Work order - Write out each of the rows below again, word for word and line for line, with no changes.

━━ Provided records

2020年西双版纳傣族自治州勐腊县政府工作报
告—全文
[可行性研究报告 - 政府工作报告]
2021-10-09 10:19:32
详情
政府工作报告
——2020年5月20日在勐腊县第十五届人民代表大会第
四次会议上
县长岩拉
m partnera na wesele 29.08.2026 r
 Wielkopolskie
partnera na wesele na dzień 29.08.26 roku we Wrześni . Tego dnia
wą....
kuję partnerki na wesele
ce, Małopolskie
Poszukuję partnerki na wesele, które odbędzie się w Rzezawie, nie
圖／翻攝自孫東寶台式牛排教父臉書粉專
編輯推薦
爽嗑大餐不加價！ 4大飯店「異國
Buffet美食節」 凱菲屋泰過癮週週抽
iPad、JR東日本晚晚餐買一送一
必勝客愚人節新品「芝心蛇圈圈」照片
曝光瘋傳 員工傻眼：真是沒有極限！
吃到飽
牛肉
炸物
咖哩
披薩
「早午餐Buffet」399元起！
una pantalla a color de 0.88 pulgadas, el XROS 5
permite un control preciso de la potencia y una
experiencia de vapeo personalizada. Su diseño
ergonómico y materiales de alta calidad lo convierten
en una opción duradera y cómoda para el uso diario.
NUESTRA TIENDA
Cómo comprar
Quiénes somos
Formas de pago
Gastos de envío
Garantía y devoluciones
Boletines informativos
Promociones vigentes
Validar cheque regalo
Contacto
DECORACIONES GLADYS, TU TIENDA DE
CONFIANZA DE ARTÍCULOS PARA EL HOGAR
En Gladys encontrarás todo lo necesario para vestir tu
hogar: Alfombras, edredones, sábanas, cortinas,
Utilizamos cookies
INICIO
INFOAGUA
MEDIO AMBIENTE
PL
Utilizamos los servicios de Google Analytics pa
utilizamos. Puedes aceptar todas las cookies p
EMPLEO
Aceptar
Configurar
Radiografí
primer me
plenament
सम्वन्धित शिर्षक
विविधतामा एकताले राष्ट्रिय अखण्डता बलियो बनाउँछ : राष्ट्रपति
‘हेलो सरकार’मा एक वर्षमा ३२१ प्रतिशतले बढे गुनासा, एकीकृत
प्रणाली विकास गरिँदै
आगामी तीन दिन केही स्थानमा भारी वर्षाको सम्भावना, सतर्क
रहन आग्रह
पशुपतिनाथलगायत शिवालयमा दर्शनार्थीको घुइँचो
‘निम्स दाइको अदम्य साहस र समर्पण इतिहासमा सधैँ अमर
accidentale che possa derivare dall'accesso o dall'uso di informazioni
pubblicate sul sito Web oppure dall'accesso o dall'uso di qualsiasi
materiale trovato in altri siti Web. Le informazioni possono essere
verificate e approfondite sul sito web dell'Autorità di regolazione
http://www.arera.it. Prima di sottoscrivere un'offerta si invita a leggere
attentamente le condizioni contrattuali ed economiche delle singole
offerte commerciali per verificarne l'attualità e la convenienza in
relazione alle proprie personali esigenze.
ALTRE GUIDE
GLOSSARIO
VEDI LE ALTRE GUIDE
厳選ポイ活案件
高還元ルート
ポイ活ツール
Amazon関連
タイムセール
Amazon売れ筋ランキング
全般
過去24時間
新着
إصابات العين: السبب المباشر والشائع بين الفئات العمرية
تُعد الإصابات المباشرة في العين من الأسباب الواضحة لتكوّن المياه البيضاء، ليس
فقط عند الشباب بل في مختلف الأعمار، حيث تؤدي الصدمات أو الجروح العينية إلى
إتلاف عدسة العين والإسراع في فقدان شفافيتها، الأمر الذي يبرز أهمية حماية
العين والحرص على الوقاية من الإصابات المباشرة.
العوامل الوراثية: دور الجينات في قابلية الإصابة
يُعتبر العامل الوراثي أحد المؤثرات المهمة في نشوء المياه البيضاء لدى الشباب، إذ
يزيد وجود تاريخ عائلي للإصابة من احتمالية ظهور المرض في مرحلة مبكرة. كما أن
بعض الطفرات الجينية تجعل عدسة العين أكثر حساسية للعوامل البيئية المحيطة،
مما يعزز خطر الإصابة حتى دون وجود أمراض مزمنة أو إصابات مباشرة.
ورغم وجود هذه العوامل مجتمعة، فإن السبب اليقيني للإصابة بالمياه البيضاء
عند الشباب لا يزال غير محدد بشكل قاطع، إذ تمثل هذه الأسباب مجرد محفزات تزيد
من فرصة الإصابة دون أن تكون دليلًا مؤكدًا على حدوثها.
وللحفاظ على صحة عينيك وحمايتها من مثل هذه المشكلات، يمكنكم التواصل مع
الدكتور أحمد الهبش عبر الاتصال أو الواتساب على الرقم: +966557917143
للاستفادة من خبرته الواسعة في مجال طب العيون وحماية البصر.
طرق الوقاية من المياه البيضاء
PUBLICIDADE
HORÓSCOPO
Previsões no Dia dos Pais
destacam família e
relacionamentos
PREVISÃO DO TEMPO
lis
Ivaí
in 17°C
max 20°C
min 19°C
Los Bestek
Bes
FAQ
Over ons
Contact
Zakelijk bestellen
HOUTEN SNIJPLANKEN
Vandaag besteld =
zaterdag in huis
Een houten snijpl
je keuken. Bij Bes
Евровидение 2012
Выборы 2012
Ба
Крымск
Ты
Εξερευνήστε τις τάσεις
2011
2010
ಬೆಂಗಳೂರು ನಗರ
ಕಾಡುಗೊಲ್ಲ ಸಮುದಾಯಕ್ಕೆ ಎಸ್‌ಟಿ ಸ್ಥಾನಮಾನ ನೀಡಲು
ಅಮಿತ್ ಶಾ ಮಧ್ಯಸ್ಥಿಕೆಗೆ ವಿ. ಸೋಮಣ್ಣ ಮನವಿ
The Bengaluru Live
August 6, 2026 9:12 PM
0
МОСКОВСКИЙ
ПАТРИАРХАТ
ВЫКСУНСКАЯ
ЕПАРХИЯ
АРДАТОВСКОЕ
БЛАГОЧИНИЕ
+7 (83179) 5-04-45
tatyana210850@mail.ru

━━━━

Answer box -
2020年西双版纳傣族自治州勐腊县政府工作报
告—全文
[可行性研究报告 - 政府工作报告]
2021-10-09 10:19:32
详情
政府工作报告
——2020年5月20日在勐腊县第十五届人民代表大会第
四次会议上
县长岩拉
m partnera na wesele 29.08.2026 r
 Wielkopolskie
partnera na wesele na dzień 29.08.26 roku we Wrześni . Tego dnia
wą....
kuję partnerki na wesele
ce, Małopolskie
Poszukuję partnerki na wesele, które odbędzie się w Rzezawie, nie
圖／翻攝自孫東寶台式牛排教父臉書粉專
編輯推薦
爽嗑大餐不加價！ 4大飯店「異國
Buffet美食節」 凱菲屋泰過癮週週抽
iPad、JR東日本晚晚餐買一送一
必勝客愚人節新品「芝心蛇圈圈」照片
曝光瘋傳 員工傻眼：真是沒有極限！
吃到飽
牛肉
炸物
咖哩
披薩
「早午餐Buffet」399元起！
una pantalla a color de 0.88 pulgadas, el XROS 5
permite un control preciso de la potencia y una
experiencia de vapeo personalizada. Su diseño
ergonómico y materiales de alta calidad lo convierten
en una opción duradera y cómoda para el uso diario.
NUESTRA TIENDA
Cómo comprar
Quiénes somos
Formas de pago
Gastos de envío
Garantía y devoluciones
Boletines informativos
Promociones vigentes
Validar cheque regalo
Contacto
DECORACIONES GLADYS, TU TIENDA DE
CONFIANZA DE ARTÍCULOS PARA EL HOGAR
En Gladys encontrarás todo lo necesario para vestir tu
hogar: Alfombras, edredones, sábanas, cortinas,
Utilizamos cookies
INICIO
INFOAGUA
MEDIO AMBIENTE
PL
Utilizamos los servicios de Google Analytics pa
utilizamos. Puedes aceptar todas las cookies p
EMPLEO
Aceptar
Configurar
Radiografí
primer me
plenament
सम्वन्धित शिर्षक
विविधतामा एकताले राष्ट्रिय अखण्डता बलियो बनाउँछ : राष्ट्रपति
‘हेलो सरकार’मा एक वर्षमा ३२१ प्रतिशतले बढे गुनासा, एकीकृत
प्रणाली विकास गरिँदै
आगामी तीन दिन केही स्थानमा भारी वर्षाको सम्भावना, सतर्क
रहन आग्रह
पशुपतिनाथलगायत शिवालयमा दर्शनार्थीको घुइँचो
‘निम्स दाइको अदम्य साहस र समर्पण इतिहासमा सधैँ अमर
accidentale che possa derivare dall'accesso o dall'uso di informazioni
pubblicate sul sito Web oppure dall'accesso o dall'uso di qualsiasi
materiale trovato in altri siti Web. Le informazioni possono essere
verificate e approfondite sul sito web dell'Autorità di regolazione
http://www.arera.it. Prima di sottoscrivere un'offerta si invita a leggere
attentamente le condizioni contrattuali ed economiche delle singole
offerte commerciali per verificarne l'attualità e la convenienza in
relazione alle proprie personali esigenze.
ALTRE GUIDE
GLOSSARIO
VEDI LE ALTRE GUIDE
厳選ポイ活案件
高還元ルート
ポイ活ツール
Amazon関連
タイムセール
Amazon売れ筋ランキング
全般
過去24時間
新着
إصابات العين: السبب المباشر والشائع بين الفئات العمرية
تُعد الإصابات المباشرة في العين من الأسباب الواضحة لتكوّن المياه البيضاء، ليس
فقط عند الشباب بل في مختلف الأعمار، حيث تؤدي الصدمات أو الجروح العينية إلى
إتلاف عدسة العين والإسراع في فقدان شفافيتها، الأمر الذي يبرز أهمية حماية
العين والحرص على الوقاية من الإصابات المباشرة.
العوامل الوراثية: دور الجينات في قابلية الإصابة
يُعتبر العامل الوراثي أحد المؤثرات المهمة في نشوء المياه البيضاء لدى الشباب، إذ
يزيد وجود تاريخ عائلي للإصابة من احتمالية ظهور المرض في مرحلة مبكرة. كما أن
بعض الطفرات الجينية تجعل عدسة العين أكثر حساسية للعوامل البيئية المحيطة،
مما يعزز خطر الإصابة حتى دون وجود أمراض مزمنة أو إصابات مباشرة.
ورغم وجود هذه العوامل مجتمعة، فإن السبب اليقيني للإصابة بالمياه البيضاء
عند الشباب لا يزال غير محدد بشكل قاطع، إذ تمثل هذه الأسباب مجرد محفزات تزيد
من فرصة الإصابة دون أن تكون دليلًا مؤكدًا على حدوثها.
وللحفاظ على صحة عينيك وحمايتها من مثل هذه المشكلات، يمكنكم التواصل مع
الدكتور أحمد الهبش عبر الاتصال أو الواتساب على الرقم: +966557917143
للاستفادة من خبرته الواسعة في مجال طب العيون وحماية البصر.
طرق الوقاية من المياه البيضاء
PUBLICIDADE
HORÓSCOPO
Previsões no Dia dos Pais
destacam família e
relacionamentos
PREVISÃO DO TEMPO
lis
Ivaí
in 17°C
max 20°C
min 19°C
Los Bestek
Bes
FAQ
Over ons
Contact
Zakelijk bestellen
HOUTEN SNIJPLANKEN
Vandaag besteld =
zaterdag in huis
Een houten snijpl
je keuken. Bij Bes
Евровидение 2012
Выборы 2012
Ба
Крымск
Ты
Εξερευνήστε τις τάσεις
2011
2010
ಬೆಂಗಳೂರು ನಗರ
ಕಾಡುಗೊಲ್ಲ ಸಮುದಾಯಕ್ಕೆ ಎಸ್‌ಟಿ ಸ್ಥಾನಮಾನ ನೀಡಲು
ಅಮಿತ್ ಶಾ ಮಧ್ಯಸ್ಥಿಕೆಗೆ ವಿ. ಸೋಮಣ್ಣ ಮನವಿ
The Bengaluru Live
August 6, 2026 9:12 PM
0
МОСКОВСКИЙ
ПАТРИАРХАТ
ВЫКСУНСКАЯ
ЕПАРХИЯ
АРДАТОВСКОЕ
БЛАГОЧИНИЕ
+7 (83179) 5-04-45
tatyana210850@mail.ru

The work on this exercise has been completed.